Instructions for the task:
Below are entries; output exactly the lines from the one with "96: (257, 207)" to the one with "106: (261, 208)", both included, and nothing else.

BEGIN Record set

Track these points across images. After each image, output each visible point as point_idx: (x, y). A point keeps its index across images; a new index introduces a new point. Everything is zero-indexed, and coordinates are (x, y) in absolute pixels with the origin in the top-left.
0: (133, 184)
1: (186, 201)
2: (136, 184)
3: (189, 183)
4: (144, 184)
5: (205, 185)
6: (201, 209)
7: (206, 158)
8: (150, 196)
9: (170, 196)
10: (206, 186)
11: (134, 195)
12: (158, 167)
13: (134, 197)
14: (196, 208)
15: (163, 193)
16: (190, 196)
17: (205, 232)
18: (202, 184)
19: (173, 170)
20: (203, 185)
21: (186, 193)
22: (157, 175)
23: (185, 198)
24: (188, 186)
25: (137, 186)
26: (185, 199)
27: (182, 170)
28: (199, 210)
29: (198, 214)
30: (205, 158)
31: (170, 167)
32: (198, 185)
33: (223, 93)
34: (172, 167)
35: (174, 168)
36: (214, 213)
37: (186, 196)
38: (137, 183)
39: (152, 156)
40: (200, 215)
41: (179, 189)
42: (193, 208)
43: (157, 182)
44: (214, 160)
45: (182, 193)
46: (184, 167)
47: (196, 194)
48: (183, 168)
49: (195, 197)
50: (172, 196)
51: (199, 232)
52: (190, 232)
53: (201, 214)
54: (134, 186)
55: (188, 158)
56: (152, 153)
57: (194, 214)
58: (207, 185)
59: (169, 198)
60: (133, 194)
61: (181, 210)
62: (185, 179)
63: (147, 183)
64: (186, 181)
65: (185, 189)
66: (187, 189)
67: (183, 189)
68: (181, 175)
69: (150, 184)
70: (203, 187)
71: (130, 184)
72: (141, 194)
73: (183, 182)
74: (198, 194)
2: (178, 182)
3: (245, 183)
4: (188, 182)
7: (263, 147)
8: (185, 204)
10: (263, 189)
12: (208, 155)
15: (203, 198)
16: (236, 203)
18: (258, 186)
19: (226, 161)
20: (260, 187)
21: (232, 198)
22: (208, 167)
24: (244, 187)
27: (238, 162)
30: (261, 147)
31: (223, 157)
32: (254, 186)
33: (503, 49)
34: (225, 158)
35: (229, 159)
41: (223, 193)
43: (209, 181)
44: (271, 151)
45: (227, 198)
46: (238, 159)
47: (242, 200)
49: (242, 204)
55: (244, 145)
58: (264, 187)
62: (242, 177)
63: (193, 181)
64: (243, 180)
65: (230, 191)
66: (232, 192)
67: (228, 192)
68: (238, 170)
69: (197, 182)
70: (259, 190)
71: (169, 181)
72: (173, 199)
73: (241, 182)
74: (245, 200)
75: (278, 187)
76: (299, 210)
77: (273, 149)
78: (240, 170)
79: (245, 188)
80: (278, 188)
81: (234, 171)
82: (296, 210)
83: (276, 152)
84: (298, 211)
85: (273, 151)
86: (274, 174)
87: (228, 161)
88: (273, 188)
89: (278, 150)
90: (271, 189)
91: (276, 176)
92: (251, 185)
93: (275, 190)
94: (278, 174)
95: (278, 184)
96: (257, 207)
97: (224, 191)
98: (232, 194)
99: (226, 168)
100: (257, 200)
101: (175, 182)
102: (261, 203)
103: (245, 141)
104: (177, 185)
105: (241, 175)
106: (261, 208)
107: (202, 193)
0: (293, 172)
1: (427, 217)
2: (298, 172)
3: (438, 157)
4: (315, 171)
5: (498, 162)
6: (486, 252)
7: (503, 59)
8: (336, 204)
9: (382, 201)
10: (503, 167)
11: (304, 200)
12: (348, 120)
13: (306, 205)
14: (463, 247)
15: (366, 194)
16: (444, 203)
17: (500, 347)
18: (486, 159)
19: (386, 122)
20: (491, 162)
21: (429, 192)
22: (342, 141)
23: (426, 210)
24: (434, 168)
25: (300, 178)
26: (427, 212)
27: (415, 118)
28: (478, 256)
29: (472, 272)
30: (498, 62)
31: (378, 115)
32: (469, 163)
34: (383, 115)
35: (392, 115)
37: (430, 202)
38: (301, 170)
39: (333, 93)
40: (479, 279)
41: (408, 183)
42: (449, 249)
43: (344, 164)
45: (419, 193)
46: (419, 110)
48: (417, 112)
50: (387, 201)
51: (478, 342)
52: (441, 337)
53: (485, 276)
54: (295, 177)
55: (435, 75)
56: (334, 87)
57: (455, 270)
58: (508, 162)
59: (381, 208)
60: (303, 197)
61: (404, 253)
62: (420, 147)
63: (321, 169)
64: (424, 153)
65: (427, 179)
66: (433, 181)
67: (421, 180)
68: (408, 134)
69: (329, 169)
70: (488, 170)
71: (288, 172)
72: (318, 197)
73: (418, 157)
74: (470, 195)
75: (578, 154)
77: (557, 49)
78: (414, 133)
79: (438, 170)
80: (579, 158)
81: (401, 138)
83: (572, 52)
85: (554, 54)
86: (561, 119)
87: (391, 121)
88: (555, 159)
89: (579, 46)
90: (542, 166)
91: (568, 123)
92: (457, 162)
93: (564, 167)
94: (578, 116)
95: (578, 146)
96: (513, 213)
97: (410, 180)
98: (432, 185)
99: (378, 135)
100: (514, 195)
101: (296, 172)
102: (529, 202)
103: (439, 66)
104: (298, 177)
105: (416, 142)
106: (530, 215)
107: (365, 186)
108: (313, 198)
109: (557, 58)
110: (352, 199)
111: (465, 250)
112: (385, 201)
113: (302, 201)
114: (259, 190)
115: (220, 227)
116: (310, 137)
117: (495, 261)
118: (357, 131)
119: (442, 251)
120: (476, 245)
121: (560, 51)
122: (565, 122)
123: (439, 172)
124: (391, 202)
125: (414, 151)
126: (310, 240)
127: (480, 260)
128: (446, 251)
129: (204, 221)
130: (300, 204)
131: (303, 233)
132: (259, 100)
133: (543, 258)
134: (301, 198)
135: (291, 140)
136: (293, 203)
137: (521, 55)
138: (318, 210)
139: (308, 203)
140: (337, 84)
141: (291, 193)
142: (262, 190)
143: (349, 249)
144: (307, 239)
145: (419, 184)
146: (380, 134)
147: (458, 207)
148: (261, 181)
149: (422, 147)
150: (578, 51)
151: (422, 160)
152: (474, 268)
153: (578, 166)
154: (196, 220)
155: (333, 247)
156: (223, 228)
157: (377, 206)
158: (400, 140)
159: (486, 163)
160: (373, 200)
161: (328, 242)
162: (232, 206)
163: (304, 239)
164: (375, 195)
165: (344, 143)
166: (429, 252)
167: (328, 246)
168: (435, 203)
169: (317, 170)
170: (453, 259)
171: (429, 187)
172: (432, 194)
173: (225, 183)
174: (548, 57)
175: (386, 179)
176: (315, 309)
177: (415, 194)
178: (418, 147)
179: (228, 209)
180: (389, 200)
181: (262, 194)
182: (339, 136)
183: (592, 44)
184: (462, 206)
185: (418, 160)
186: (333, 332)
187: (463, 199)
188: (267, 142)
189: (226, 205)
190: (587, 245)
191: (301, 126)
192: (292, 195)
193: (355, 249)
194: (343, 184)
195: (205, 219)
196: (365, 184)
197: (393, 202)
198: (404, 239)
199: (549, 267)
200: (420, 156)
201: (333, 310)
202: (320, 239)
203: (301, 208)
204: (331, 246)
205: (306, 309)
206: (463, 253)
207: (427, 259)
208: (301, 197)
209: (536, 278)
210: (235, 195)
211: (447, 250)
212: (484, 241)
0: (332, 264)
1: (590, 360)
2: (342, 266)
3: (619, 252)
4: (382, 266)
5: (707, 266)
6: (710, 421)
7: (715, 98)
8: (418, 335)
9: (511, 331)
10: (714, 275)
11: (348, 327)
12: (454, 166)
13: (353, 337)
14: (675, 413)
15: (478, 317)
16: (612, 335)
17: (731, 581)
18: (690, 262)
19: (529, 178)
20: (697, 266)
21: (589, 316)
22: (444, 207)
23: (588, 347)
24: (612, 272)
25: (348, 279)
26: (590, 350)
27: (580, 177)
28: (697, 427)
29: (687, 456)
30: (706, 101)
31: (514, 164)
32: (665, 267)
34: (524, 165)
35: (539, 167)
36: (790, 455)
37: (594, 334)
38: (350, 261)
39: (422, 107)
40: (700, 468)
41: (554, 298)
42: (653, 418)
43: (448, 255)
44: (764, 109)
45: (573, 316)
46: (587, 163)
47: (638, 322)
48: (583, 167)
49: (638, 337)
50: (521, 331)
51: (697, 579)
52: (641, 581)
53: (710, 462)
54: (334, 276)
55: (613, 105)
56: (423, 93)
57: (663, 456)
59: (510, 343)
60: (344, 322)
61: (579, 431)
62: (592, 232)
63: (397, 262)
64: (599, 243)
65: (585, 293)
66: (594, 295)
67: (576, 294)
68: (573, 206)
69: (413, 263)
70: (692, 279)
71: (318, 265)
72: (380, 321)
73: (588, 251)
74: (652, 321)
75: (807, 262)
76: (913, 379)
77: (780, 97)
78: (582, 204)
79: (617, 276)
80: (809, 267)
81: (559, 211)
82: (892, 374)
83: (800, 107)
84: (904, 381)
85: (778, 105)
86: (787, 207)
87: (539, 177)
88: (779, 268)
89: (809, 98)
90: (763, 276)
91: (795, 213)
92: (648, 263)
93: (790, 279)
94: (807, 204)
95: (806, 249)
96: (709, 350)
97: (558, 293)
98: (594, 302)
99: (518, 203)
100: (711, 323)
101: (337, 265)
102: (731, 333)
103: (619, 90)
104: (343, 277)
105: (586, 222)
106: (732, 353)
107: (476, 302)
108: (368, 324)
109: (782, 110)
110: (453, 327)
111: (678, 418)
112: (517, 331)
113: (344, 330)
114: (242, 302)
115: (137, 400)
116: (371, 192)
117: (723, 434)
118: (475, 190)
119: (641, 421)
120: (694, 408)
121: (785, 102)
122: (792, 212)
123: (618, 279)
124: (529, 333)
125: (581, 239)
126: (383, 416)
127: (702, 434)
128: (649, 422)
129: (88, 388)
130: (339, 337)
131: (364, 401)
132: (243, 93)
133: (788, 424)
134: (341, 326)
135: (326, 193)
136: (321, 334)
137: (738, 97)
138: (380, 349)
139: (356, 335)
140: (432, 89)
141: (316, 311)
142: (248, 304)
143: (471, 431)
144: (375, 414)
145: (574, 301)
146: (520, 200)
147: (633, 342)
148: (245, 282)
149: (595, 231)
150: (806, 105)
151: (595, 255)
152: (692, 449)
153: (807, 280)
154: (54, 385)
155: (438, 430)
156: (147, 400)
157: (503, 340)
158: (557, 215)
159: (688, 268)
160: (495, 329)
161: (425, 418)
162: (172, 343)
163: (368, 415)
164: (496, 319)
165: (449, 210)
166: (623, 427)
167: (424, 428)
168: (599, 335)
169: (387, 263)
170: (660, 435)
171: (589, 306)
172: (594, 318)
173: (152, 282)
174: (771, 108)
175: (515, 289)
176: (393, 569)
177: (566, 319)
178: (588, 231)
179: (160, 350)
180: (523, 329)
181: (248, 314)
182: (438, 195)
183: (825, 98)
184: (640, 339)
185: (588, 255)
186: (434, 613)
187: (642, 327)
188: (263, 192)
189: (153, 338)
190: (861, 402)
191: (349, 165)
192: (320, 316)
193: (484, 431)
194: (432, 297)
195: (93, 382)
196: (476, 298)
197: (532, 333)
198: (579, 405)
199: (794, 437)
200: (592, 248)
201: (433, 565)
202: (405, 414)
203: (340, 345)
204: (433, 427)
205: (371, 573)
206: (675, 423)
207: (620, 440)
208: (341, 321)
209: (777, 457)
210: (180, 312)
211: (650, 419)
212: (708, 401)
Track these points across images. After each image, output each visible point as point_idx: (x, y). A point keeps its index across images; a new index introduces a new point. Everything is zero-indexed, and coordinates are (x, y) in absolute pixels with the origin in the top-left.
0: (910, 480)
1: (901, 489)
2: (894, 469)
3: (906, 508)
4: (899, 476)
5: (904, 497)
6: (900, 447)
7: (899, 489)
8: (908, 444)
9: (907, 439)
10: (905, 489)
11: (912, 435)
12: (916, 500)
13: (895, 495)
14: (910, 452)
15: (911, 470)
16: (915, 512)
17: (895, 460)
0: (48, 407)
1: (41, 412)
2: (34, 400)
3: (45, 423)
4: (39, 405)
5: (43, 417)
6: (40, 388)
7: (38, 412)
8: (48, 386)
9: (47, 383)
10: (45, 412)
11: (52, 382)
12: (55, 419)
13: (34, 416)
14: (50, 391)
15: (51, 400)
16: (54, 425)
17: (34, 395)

END Record set

Answer to the problem:
96: (257, 207)
97: (224, 191)
98: (232, 194)
99: (226, 168)
100: (257, 200)
101: (175, 182)
102: (261, 203)
103: (245, 141)
104: (177, 185)
105: (241, 175)
106: (261, 208)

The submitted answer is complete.